[Quoted text]

April 28, 2011
Epic Throwback: Tabletop Games are Most Certainly NOT Dead.
My grandpa and great-uncle are more than happy to condemn the hell out of this generation for being lazy. They talk a massive mountain of crap about video games, stating that “people would be less lazy and socially inept without them.” They fail to recognize that nerds created the gaming culture, and not the other way around. Back in their day, they didn’t have video games. They had comic books, collectibles, and good old tabletop games. Roleplaying games with rulebooks the size of phone directories, war games with miniatures scattered all over the table, and all sorts of other board games once enjoyed the same position as video games now do. While there were some that were considered “normal” and “fun for the whole family”, others were so incredibly complex that only the nerdest of the nerds could interpret them.
^This predates World of Warcraft by like three generations.

[What to produce] According to the tabletop games post, what do the grandpa and great-uncle claim people would be without video games? This data has no connection to the tabletop games post.

[Given entries]
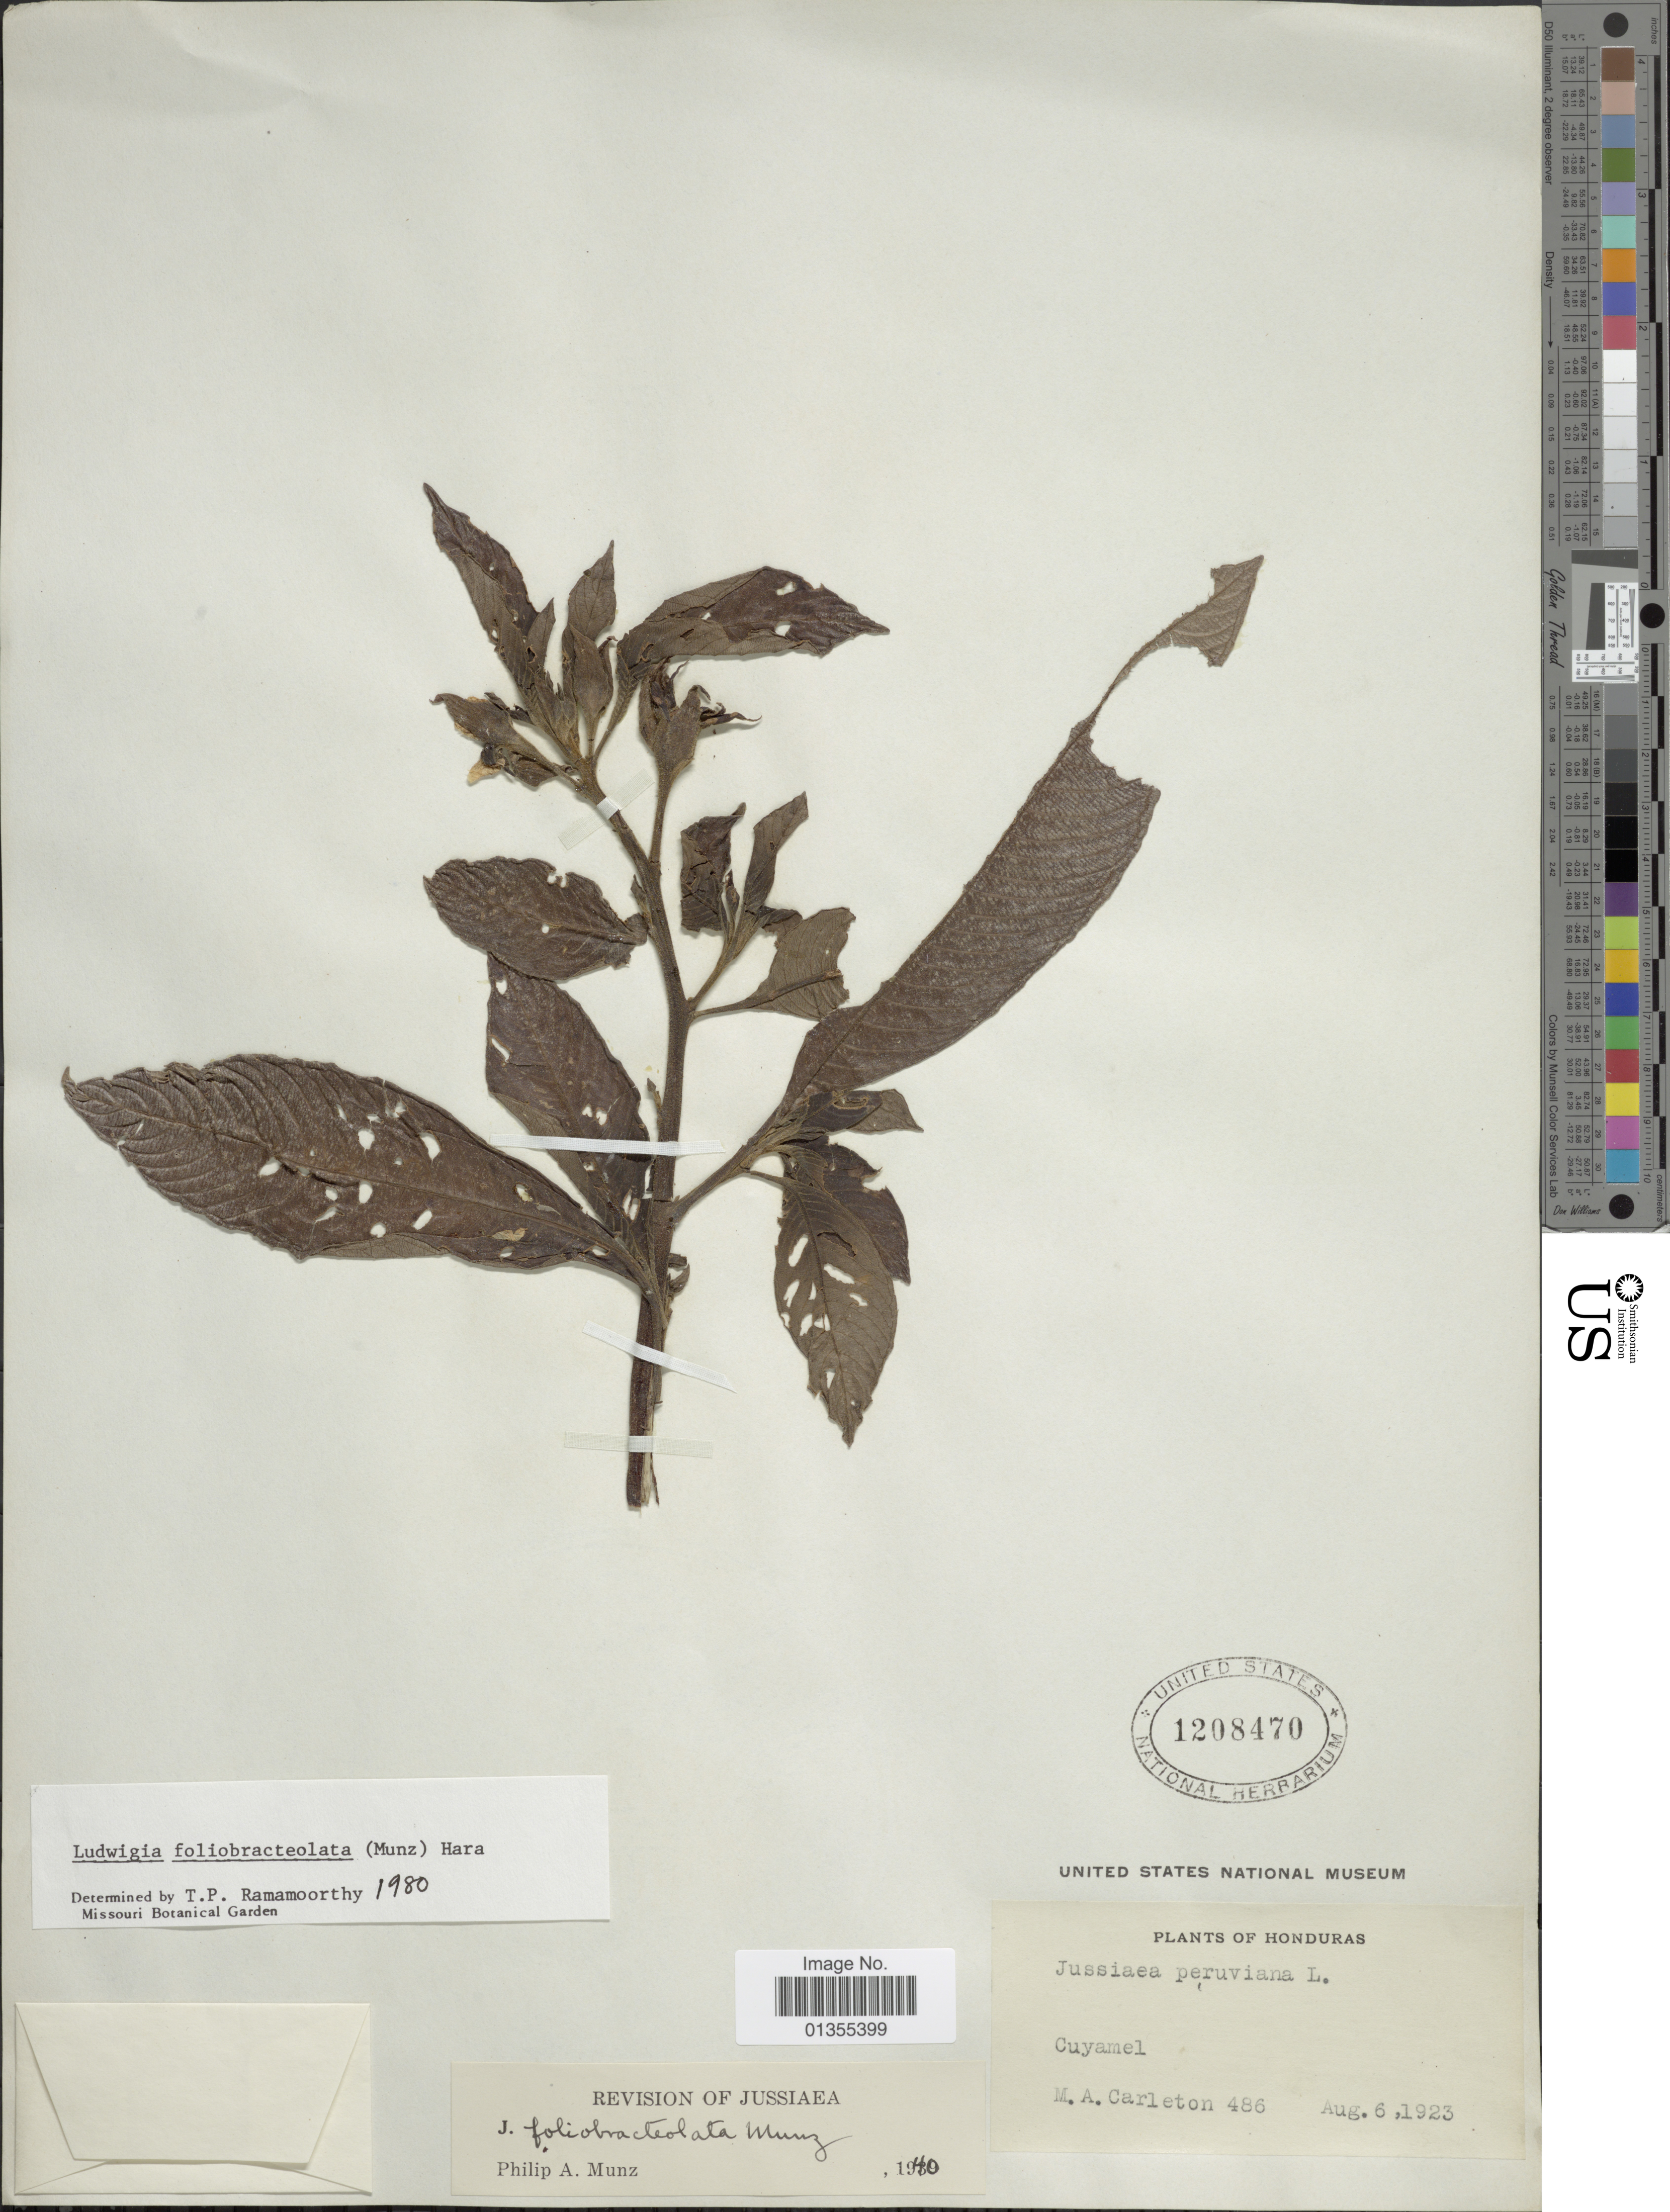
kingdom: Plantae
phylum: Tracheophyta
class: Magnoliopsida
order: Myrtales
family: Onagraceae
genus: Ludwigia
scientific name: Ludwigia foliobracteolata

* * *

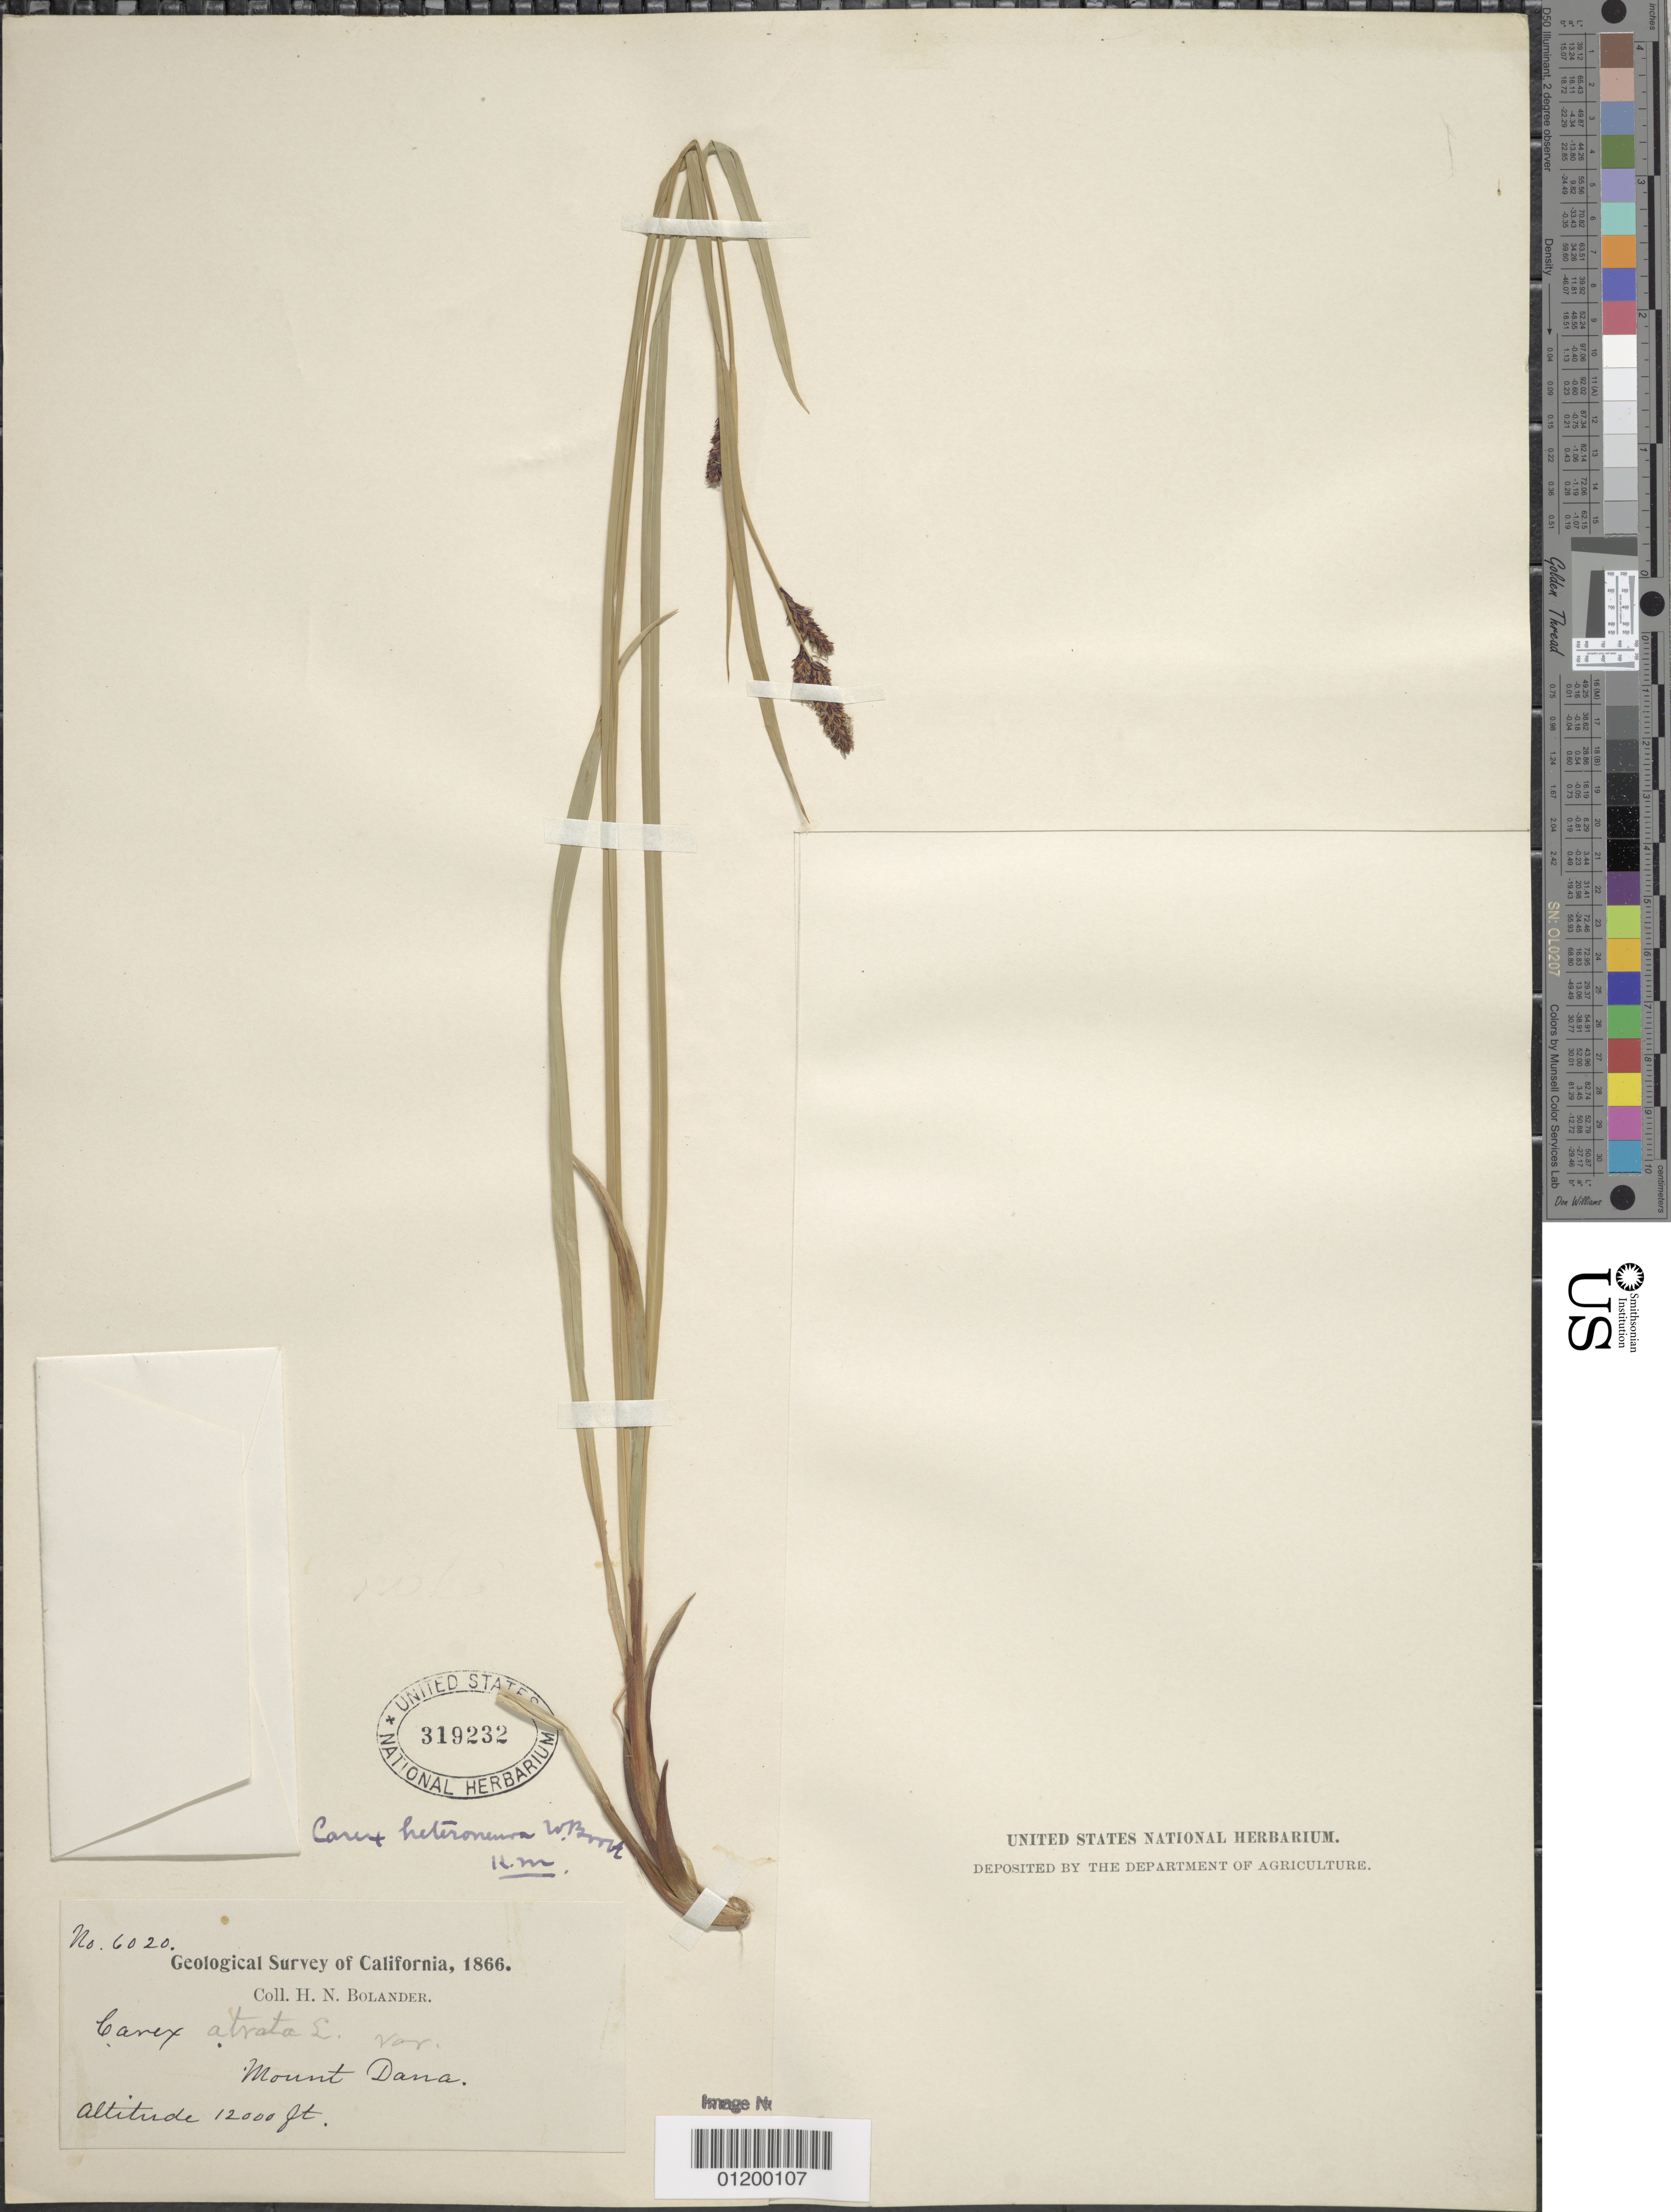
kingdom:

[Exercise solution] Less lazy and socially inept.